Me, too. I’m stealing that joke immediately!
Someone didn’t go to UU youth camp. There is a REASON UUs get sexuality education starting in second grade.
Funny! This is my favorite:
Three Unitarians just died and are at the Pearly Gates. St. Peter tells them that they can enter heaven if they can answer one simple question.
St. Peter asks the first Unitarian, “WHAT IS EASTER?”
The first Unitarian replies, “Oh, that’s easy, it’s the holiday in November when everybody gets together, eats turkey, and is thankful…”
“WRONG,” replies St. Peter, and proceeds to ask the second Unitarian the same question, “WHAT IS EASTER?”
The second Unitarian replies, “No, Easter is the holiday in December when we put up a nice tree, exchange presents, and celebrate the birth of Santa Claus.”
St. Peter looks at the second Unitarian, shakes his head in disgust, goes to the third Unitarian and asks, “WHAT IS EASTER?”

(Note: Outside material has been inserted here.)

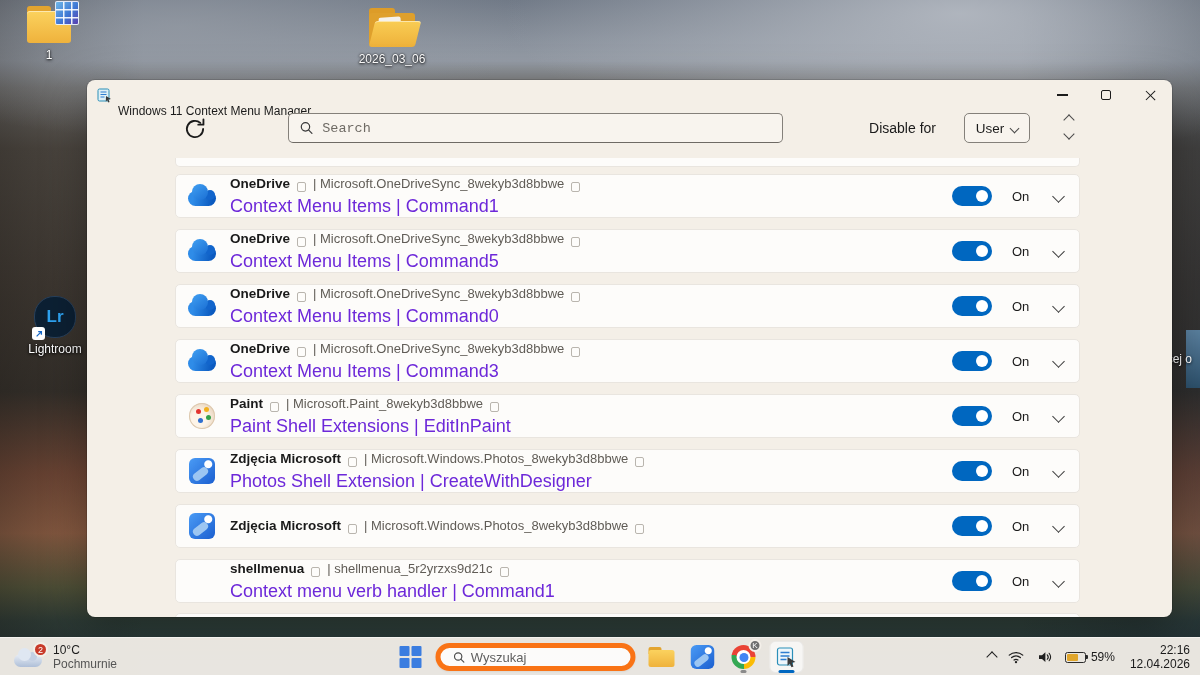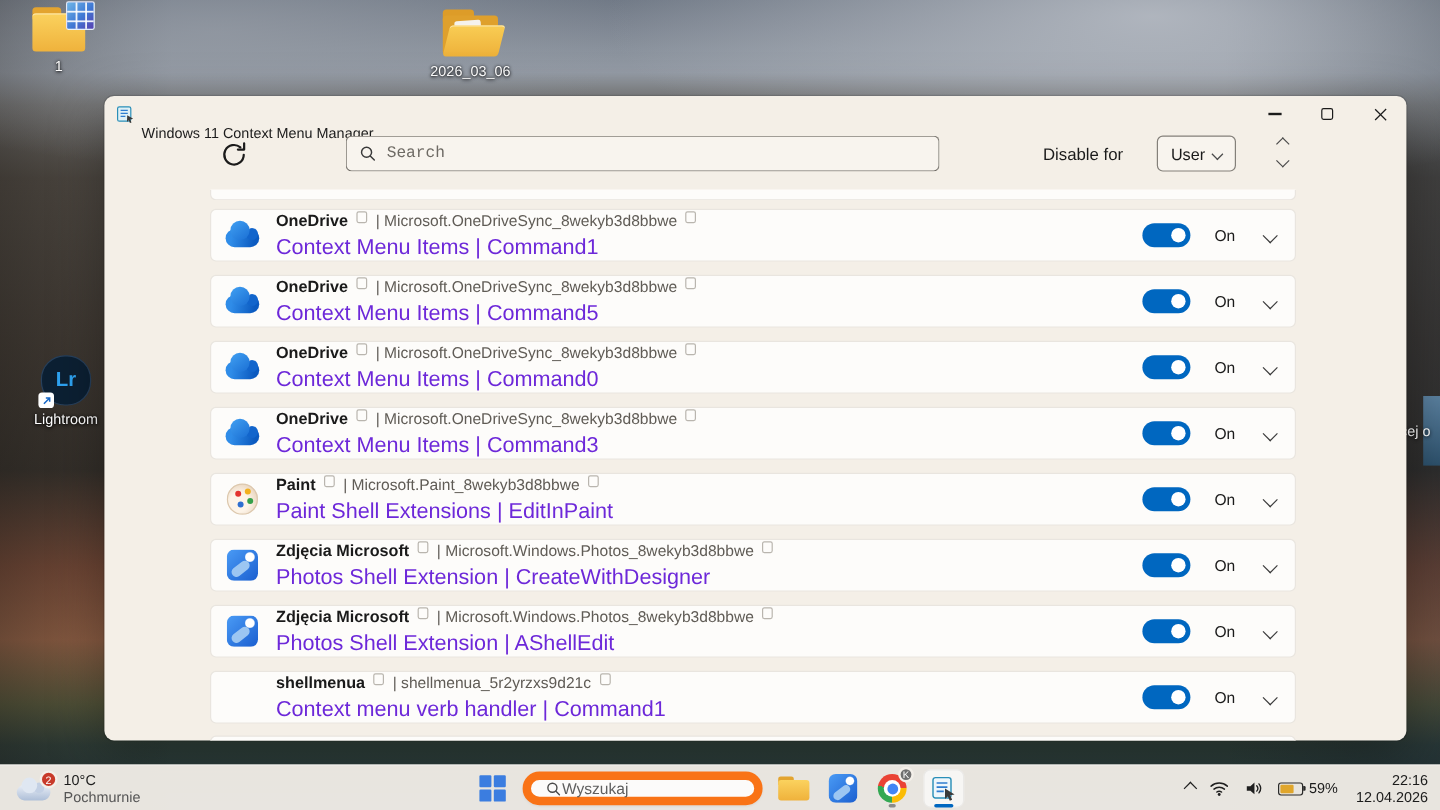"OneDrive" .line1 { align-items: flex-start -> flex-end }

The third Unitarian smiles and looks St. Pete in the eye.
“I know what Easter is. Easter is the Christian holiday that coincides with the Jewish celebration of Passover. Jesus and the disciples were eating at the Last Supper, and He was later deceived and turned over to the Romans by Judas, one of the disciples. The Romans took Him to Pontius Pilate, made Him wear a crown of thorns, and He was hung on a cross. He was buried in a nearby cave which was sealed off by a large boulder. Every year the boulder is moved aside so that Jesus can come out, and if He sees his shadow there will be six more weeks of winter.”
This little UU girl is sitting in front of her house looking sad. The nice old lady next door asks her “What’s wrong?” The girl says “My kitty cat died.”
The neighbour, a good Christian, says to the little girl, “I know you’re sad, but now your kitty cat is with Jesus.”
The little girl thinks for a while and asks “What would Jesus want with a dead cat?”
Jesus said to them, “Who do you say that I am?” The Unitarian Universalist Christian replied “You are the eschatological manifestation of the ground of our being, the kerygma of which we find the ultimate meaning in our interpersonal relationships.” And Jesus said “What?”
Lots more of them here.
The UU minister was whipping the congregation into a revivalist frenzy.
“Do you believe in God?”
“Yes! we believe in God!”
“Do you believe in Jesus Christ?”
“ummm.”
“Close enough!”
The classic UU joke: You know how UUs start their prayers?
To whom it may concern.
Ha! Shows what you know. Crossing a UU with a Jehovah’s Witness gets you someone who knocks on your door and isn’t sure why.
This is a vaguely rememberd joke from Barney Miller. I think it went like this:
Det Dietrich speaking to someone who has just suffered a tragedy:Would you like me to call a priest?
Guy with tragedy: I’m a Unitarian.
Det Dietrich: Would you like me to call a math teacher?
I haven’t seen the show in over 20 years so I could be wrong.
ROTFLMAO …
I know a UU minister and she would be rolling around laughing as well=)
A confused nine-year-old boy goes up to his mother and asks, “Is God male or female?”
After thinking a moment, his mother responds, “Well, God is both male and female.”
This confuses the little boy so he asks, “Is God black or white?”
“Well, God is both black and white.”
This further confuses the boy, so he asks, “Is God gay or straight?”
At this the mother is concerned, but answers anyway, “God is both gay and straight.”
At this, the boy’s eyes light up with understanding and he triumphantly asks,
“Is God Michael Jackson?”

I enjoy referring to UU as “The Church of Secular Humanism.”